[WHAT YOU SHOULD DO]:
Find the word "variables" in the listing below. Copy every line that has it.

[GIVEN INFORMATION]:

────────

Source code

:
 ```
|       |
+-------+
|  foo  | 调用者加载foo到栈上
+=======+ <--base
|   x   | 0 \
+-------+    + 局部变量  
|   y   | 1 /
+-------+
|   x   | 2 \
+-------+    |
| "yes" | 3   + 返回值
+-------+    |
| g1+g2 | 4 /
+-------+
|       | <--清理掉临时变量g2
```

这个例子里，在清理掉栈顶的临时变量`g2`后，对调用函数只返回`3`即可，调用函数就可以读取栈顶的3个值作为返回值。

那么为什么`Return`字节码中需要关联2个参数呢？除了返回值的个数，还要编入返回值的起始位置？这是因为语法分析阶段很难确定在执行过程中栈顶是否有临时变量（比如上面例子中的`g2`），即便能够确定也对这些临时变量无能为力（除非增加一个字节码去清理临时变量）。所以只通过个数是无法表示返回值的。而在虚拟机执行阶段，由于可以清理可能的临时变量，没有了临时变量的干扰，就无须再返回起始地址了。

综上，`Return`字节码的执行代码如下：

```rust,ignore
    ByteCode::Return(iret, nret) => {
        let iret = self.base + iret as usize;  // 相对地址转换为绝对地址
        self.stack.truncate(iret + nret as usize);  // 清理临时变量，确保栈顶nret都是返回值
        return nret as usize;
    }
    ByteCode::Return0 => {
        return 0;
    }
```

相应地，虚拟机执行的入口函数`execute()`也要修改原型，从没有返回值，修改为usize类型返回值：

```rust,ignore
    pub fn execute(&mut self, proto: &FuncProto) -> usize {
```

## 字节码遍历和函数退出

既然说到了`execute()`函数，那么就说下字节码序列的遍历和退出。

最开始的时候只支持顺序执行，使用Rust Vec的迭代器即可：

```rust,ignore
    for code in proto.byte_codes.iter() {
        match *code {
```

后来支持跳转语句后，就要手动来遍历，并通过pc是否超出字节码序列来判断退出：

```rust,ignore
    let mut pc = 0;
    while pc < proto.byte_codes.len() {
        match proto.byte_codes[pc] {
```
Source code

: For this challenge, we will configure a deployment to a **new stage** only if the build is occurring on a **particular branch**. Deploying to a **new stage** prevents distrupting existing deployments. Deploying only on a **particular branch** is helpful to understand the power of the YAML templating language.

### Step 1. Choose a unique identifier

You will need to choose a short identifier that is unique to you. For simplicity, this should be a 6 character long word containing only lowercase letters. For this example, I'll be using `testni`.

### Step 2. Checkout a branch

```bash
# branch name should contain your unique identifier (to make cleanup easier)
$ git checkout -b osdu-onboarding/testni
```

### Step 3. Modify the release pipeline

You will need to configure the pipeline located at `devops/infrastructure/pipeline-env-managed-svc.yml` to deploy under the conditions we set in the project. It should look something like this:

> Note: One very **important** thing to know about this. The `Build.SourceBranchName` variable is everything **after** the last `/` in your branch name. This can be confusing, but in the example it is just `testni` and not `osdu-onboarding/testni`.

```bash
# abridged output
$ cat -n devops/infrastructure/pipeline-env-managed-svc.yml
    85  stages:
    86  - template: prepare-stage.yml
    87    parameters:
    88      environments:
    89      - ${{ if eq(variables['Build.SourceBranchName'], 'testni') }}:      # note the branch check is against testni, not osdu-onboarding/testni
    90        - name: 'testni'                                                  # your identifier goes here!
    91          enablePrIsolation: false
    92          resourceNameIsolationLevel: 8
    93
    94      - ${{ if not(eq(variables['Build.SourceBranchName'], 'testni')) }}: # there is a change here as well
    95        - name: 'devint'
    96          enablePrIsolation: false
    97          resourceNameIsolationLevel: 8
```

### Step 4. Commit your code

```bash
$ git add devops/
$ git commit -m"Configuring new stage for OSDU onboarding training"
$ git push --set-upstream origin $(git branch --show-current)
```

────────

[ANSWER TO THE PROBLEM]:
    89      - ${{ if eq(variables['Build.SourceBranchName'], 'testni') }}:      # note the branch check is against testni, not osdu-onboarding/testni
    94      - ${{ if not(eq(variables['Build.SourceBranchName'], 'testni')) }}: # there is a change here as well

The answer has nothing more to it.